The Story of Socialism



A note from Radarsite: The following concise but enlightening essay on Socialism was submitted to Radarsite by Michael Haltman, a friend of our noble fellow warrior Jenn Sierra of Fort Hard Knox

Friday, April 10, 2009
The Story Of Socialism
Socialism: general term for the political and economic theory that advocates a system of collective or government ownership and management of the means of production and distribution of goods. Because of the collective nature of socialism, it is to be contrasted to the doctrine of the sanctity of private property that characterizes capitalism. Where capitalism stresses competition and profit, socialism calls for cooperation and social service.

All For One And One For All

In the spirit of populism and political correctness, certain things have recently been deemed to hold true:

Among them are the fact that not all contracts are made the same. Some are airtight while still others can have attempts made at voiding them if it appears that the majority of the citizenry feels that they are excessive, unfair and unwarranted.

Another is the fact that the majority of employees are good, hard working and honest.
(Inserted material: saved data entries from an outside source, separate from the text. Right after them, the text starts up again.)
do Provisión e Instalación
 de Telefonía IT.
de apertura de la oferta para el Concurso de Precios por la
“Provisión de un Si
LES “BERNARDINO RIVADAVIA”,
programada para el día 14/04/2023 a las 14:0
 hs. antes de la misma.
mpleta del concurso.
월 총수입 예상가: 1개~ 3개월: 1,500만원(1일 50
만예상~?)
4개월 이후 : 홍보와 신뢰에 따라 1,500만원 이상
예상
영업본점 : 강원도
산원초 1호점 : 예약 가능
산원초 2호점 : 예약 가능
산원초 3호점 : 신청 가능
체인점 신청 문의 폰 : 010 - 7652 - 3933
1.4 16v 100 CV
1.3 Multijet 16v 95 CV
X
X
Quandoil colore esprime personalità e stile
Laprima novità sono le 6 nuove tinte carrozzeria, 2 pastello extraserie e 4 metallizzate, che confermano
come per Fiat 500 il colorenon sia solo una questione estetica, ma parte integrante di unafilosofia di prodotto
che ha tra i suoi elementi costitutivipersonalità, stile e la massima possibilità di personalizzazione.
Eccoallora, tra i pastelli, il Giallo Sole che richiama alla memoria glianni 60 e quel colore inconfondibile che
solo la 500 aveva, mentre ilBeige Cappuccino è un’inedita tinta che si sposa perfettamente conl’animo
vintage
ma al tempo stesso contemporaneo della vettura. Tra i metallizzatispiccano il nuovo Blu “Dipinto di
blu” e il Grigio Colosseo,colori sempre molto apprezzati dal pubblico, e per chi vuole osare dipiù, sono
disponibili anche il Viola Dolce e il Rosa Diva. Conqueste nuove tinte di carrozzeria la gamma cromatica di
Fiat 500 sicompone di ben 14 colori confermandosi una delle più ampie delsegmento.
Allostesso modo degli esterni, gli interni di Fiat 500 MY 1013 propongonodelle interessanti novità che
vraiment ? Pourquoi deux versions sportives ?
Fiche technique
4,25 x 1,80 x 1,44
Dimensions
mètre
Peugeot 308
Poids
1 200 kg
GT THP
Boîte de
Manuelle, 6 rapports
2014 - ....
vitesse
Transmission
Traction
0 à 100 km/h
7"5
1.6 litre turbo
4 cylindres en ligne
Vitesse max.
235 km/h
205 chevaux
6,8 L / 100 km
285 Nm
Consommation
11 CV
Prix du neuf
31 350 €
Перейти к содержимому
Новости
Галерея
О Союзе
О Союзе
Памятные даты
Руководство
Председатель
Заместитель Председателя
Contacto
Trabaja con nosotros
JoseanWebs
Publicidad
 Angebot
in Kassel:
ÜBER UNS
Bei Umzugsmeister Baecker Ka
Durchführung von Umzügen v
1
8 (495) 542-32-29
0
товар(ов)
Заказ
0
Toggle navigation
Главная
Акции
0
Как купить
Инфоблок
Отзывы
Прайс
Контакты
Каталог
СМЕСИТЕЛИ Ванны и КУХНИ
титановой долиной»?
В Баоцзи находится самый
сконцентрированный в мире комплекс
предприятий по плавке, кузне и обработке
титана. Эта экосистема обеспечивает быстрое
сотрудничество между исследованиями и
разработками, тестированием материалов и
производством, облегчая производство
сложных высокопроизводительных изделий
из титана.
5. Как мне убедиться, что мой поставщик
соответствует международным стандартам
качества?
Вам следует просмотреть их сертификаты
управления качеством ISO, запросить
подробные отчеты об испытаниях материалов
That said, because some have exploited the compensation system and have taken on undue and unwarranted risk that almost brought the worlds financial system to it's knees, no employee going forward, no matter how valuable and profitable should receive excessive amounts of compensation (this amount is to be determined).

As a last example, no executive regardless of security or time shall ever take anything other than a car or train to a Congressional hearing lest they be excoriated for their elitism and wastefulness (this of course does not apply to our politicians).
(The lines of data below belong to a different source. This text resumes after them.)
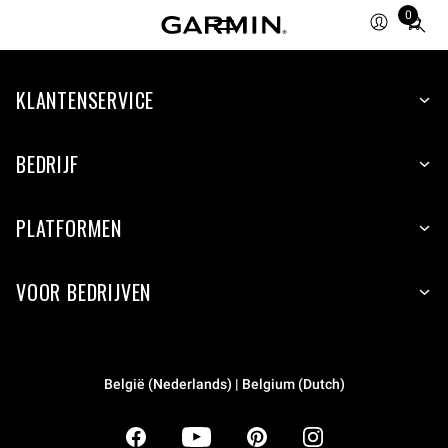
0
Total
items
in
KLANTENSERVICE
cart:
0
BEDRIJF
PLATFORMEN
VOOR BEDRIJVEN
België (Nederlands) | Belgium (Dutch)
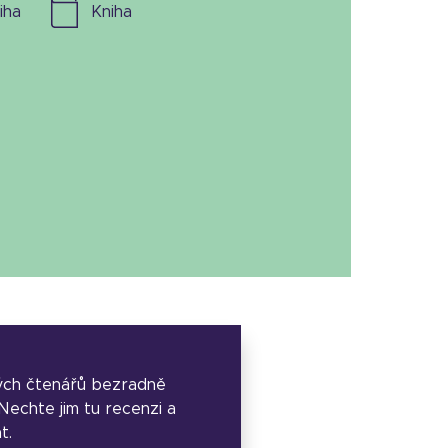
niha
kniha
ých čtenářů bezradně
. Nechte jim tu recenzi a
t.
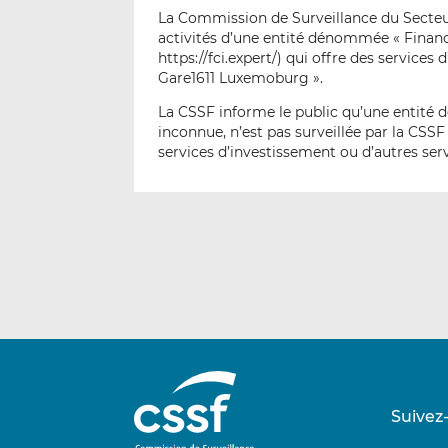
La Commission de Surveillance du Secteur
activités d’une entité dénommée « Financia
https://fci.expert/) qui offre des services
Gare1611 Luxemoburg ».
La CSSF informe le public qu’une entité 
inconnue, n’est pas surveillée par la CSS
services d’investissement ou d’autres ser
Suivez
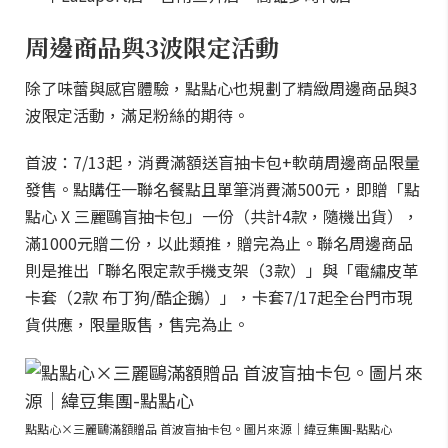
周邊商品與3波限定活動
除了味蕾與感官體驗，點點心也規劃了精緻周邊商品與3
波限定活動，滿足粉絲的期待。
首波：7/13起，消費滿額送盲抽卡包+軟萌周邊商品限量
發售。點購任一聯名餐點且單筆消費滿500元，即贈「點
點心 X 三麗鷗盲抽卡包」一份（共計4款，隨機出貨），
滿1000元贈二份，以此類推，贈完為止。聯名周邊商品
則是推出「聯名限定款手機支架（3款）」與「電繡皮革
卡套（2款 布丁狗/酷企鵝）」，卡套7/17起全台門市現
貨供應，限量販售，售完為止。
點點心×三麗鷗滿額贈品 首波盲抽卡包。圖片來源｜緯豆集團-點點心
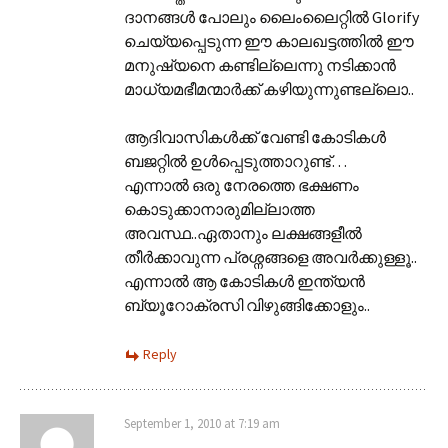
ദാനങ്ങൾ പോലും ലൈംലൈറ്റിൽ Glorify
ചെയ്യപ്പെടുന്ന ഈ കാലഖട്ടത്തിൽ ഈ
മനുഷ്യനെ കണ്ടില്ലെന്നു നടിക്കാൻ
മാധ്യമഭീമന്മാർക്ക് കഴിയുന്നുണ്ടല്ലൊ..
ആദിവാസികൾക്ക് വേണ്ടി കോടികൾ
ബജറ്റിൽ ഉൾപ്പെടുത്താറുണ്ട്…
എന്നാൽ ഒരു നേരത്തെ ഭക്ഷണം
കൊടുക്കാനാരുമില്ലാത്ത
അവസ്ഥ..ഏതാനും ലക്ഷങ്ങളീൽ
തീർക്കാവുന്ന പ്രശ്നങ്ങളെ അവർക്കുള്ളൂ..
എന്നാൽ ആ കോടികൾ ഇന്ത്യൻ
ബ്യൂറോക്രസി വിഴുങ്ങിക്കോളും..
Reply
September 1, 2010 at 7:19 am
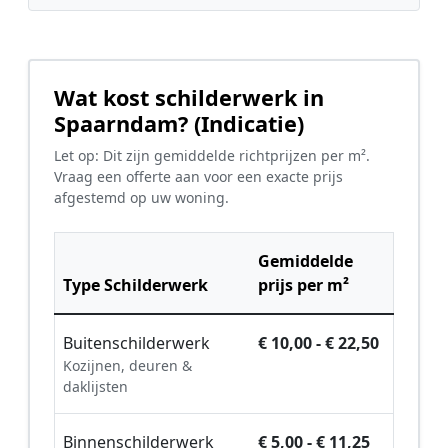
Wat kost schilderwerk in
Spaarndam? (Indicatie)
Let op: Dit zijn gemiddelde richtprijzen per m².
Vraag een offerte aan voor een exacte prijs
afgestemd op uw woning.
Gemiddelde
Type Schilderwerk
prijs per m²
Buitenschilderwerk
€ 10,00 - € 22,50
Kozijnen, deuren &
daklijsten
Binnenschilderwerk
€ 5,00 - € 11,25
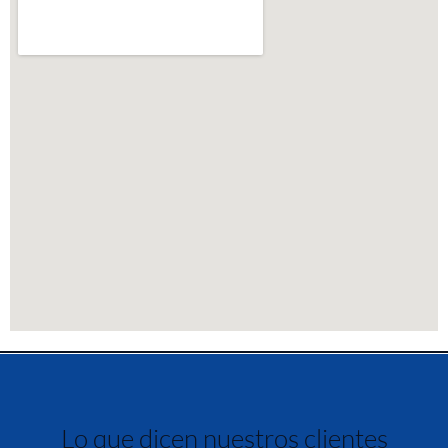
Lo que dicen nuestros clientes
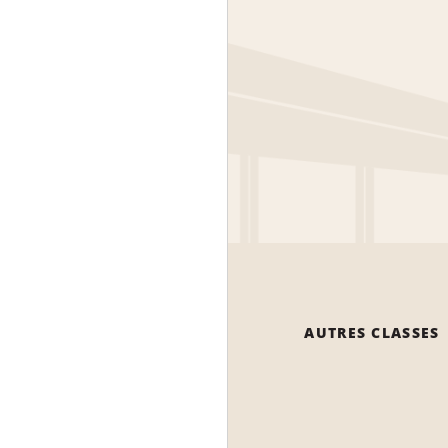
AUTRES CLASSES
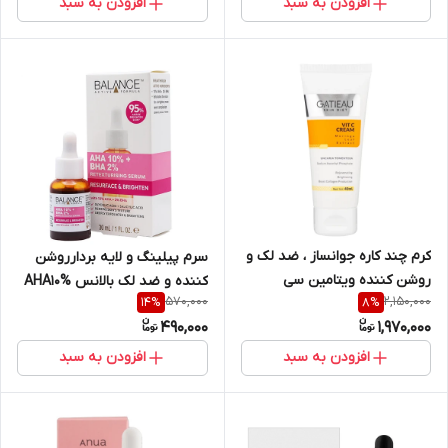
افزودن به سبد
افزودن به سبد
کرم چند کاره جوانساز ، ضد لک و
سرم پیلینگ و لایه بردارروشن
روشن کننده ویتامین سی
کننده و ضد لک بالانس AHA10%
570,000
2,150,000
14
%
8
%
بیومیمتیک گاتیو GATIEAU
و BHA2%
490,000
1,970,000
ایتالیا حجم ۴۰ میل
افزودن به سبد
افزودن به سبد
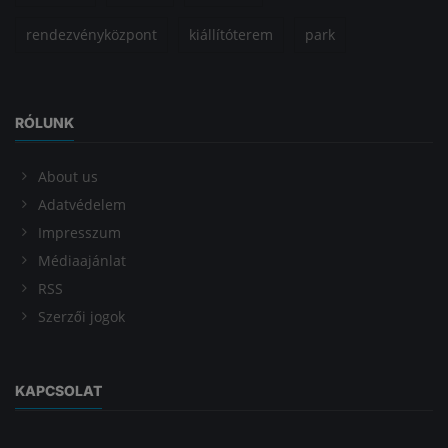
rendezvényközpont
kiállítóterem
park
RÓLUNK
About us
Adatvédelem
Impresszum
Médiaajánlat
RSS
Szerzői jogok
KAPCSOLAT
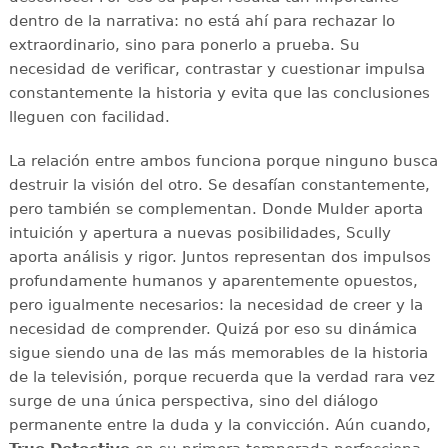
dentro de la narrativa: no está ahí para rechazar lo
extraordinario, sino para ponerlo a prueba. Su
necesidad de verificar, contrastar y cuestionar impulsa
constantemente la historia y evita que las conclusiones
lleguen con facilidad.
La relación entre ambos funciona porque ninguno busca
destruir la visión del otro. Se desafían constantemente,
pero también se complementan. Donde Mulder aporta
intuición y apertura a nuevas posibilidades, Scully
aporta análisis y rigor. Juntos representan dos impulsos
profundamente humanos y aparentemente opuestos,
pero igualmente necesarios: la necesidad de creer y la
necesidad de comprender. Quizá por eso su dinámica
sigue siendo una de las más memorables de la historia
de la televisión, porque recuerda que la verdad rara vez
surge de una única perspectiva, sino del diálogo
permanente entre la duda y la convicción. Aún cuando,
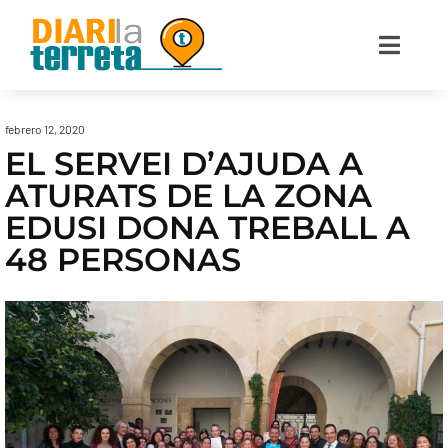
febrero 12, 2020
EL SERVEI D’AJUDA A
ATURATS DE LA ZONA
EDUSI DONA TREBALL A
48 PERSONAS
The list goes on, but the general idea is that the rich should be less rich and the poor less poor, not through the rich becoming less motivated or poor working harder to achieve wealth, but by legislating it to be true.
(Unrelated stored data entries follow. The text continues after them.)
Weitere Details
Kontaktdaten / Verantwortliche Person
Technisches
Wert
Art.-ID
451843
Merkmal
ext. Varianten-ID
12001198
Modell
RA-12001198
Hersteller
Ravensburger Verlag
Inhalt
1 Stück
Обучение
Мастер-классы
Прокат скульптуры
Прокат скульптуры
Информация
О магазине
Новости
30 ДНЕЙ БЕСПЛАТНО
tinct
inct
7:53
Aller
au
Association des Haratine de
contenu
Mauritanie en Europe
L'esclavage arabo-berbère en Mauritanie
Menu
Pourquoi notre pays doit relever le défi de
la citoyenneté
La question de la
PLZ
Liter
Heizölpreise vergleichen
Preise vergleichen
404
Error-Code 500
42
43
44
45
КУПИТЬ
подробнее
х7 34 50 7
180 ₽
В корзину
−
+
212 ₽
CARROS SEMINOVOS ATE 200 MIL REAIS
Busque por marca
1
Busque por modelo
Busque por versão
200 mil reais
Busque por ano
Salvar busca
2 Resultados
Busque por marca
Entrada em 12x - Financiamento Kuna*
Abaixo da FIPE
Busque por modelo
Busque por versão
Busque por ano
This example points out some of the flaws in the argument (sent to me by a friend of mine):

An economics professor at Texas Tech University, Lubbock, TX said he had never failed a single student before but had, once, failed an entire class. The majority of the class had insisted that socialism worked and that no one would be poor and no one would be rich, a great equalizer. The professor then said okay, we will have an experiment in this class on socialism.

All grades would be averaged and everyone would receive the same grade so no one would fail and no one would receive an A. After the first test the grades were averaged and everyone got a B. The students who studied hard were upset and the students who studied little were happy. But, as the second test rolled around, the students who studied little had studied even less and the ones who studied hard decided they wanted a free ride too; so they studied little.. The second Test average was a D! No one was happy. When the 3rd test rolled around the average was an F.

The scores never increased as bickering, blame, name calling all resulted in hard feelings and no one would study for anyone else. All failed to their great surprise and the professor told them that socialism would ultimately fail because the harder to succeed the greater the reward but when a government takes all the reward away; no one will try or succeed.

Visit the blog to see the video.

--"A Constitution of Government once changed from Freedom,can never be restored. Liberty, once lost, is lost forever." John Adams



Michael Haltman
http://politicsandfinance.blogspot.com/

1 comment:

  1. In socialism one must promote the myth of equality. In reality every one isn't equal.

    Could you imagine what Congress or the Obamas would say if they were paid the same as the average American?

    George Orwell wrote it best

    All animals are equal, just some are more equal than others.